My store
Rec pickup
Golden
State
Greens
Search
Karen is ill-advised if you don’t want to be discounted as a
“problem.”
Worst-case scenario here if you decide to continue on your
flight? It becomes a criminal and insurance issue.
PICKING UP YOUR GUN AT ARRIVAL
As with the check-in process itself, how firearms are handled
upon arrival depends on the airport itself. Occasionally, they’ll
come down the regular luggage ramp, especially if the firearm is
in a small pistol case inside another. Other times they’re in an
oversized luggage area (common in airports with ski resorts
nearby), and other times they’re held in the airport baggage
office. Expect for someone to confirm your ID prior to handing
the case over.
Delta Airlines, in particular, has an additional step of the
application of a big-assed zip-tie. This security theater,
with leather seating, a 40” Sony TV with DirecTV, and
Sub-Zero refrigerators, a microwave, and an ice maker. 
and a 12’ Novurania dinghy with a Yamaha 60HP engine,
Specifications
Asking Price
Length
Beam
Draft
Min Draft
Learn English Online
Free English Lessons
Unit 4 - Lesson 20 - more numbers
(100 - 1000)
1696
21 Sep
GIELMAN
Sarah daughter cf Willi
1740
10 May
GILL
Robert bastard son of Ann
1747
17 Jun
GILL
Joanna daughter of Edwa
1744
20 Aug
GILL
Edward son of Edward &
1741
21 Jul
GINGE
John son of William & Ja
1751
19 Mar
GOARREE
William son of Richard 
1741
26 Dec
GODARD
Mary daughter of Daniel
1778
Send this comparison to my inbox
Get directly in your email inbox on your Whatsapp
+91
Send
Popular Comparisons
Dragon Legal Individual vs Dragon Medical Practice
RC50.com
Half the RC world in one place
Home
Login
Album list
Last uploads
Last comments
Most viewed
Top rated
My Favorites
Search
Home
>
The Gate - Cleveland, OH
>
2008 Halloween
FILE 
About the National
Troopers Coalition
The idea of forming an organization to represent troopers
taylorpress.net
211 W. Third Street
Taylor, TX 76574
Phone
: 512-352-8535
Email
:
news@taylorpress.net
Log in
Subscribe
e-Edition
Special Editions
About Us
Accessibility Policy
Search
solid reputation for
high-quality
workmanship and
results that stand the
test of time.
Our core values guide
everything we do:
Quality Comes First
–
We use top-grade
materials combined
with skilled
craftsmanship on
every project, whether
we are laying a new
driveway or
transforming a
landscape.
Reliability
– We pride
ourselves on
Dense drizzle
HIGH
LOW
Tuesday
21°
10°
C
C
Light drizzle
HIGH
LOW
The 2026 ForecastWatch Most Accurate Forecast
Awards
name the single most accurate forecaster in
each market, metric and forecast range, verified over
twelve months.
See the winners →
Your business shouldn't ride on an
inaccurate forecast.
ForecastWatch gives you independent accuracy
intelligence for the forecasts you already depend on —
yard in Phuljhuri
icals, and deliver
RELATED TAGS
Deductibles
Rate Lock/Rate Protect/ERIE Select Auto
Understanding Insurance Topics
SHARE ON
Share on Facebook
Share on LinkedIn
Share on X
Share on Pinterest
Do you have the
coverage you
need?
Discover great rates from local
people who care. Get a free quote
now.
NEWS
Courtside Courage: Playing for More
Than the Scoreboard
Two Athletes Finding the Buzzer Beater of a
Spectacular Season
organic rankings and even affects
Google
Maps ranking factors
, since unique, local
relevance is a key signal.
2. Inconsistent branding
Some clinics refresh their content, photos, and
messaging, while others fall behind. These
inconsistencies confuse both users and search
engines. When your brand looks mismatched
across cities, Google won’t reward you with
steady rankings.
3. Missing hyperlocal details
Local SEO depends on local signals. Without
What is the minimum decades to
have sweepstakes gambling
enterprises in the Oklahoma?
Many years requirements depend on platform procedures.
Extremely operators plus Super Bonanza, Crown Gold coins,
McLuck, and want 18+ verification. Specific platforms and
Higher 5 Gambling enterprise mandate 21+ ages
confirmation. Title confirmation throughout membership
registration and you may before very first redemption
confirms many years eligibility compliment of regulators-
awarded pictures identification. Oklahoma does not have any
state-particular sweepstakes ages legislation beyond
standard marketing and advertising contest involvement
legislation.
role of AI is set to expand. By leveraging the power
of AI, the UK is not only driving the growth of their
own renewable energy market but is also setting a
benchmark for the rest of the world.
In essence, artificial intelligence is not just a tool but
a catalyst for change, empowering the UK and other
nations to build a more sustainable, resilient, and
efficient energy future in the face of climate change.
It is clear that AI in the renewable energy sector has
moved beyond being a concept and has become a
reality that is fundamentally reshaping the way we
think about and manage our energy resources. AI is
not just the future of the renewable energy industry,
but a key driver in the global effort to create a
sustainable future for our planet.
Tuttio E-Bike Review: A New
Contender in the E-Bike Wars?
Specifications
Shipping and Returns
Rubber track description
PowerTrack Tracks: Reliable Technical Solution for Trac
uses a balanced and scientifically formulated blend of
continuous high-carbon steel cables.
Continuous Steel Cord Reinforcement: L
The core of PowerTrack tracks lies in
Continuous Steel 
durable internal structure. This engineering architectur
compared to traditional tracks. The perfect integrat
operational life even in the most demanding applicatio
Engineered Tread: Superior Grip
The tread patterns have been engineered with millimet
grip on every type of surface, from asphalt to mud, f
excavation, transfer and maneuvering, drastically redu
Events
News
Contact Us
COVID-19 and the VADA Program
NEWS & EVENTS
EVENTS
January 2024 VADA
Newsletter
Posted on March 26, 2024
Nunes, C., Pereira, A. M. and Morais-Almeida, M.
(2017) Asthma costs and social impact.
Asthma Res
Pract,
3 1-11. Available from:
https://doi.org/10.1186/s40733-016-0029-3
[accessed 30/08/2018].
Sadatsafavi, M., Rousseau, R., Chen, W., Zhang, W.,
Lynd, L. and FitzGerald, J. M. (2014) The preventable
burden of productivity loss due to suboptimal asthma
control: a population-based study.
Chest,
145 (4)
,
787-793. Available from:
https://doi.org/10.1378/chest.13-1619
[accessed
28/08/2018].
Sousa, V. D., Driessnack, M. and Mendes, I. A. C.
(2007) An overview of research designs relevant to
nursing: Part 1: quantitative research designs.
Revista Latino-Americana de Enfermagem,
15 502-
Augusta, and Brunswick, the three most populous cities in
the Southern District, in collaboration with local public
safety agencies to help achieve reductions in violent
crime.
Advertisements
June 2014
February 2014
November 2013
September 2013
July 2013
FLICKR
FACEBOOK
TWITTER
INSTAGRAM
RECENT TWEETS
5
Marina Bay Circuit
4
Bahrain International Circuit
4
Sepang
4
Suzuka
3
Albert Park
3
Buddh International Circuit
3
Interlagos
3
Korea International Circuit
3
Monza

What the task asks →
Reprint exactly the lines above that start at the one with "standard marketing and" and end at the one with "moved beyond being a concept and has become a", keeping both and adding none.

Task answer →
standard marketing and advertising contest involvement
legislation.
role of AI is set to expand. By leveraging the power
of AI, the UK is not only driving the growth of their
own renewable energy market but is also setting a
benchmark for the rest of the world.
In essence, artificial intelligence is not just a tool but
a catalyst for change, empowering the UK and other
nations to build a more sustainable, resilient, and
efficient energy future in the face of climate change.
It is clear that AI in the renewable energy sector has
moved beyond being a concept and has become a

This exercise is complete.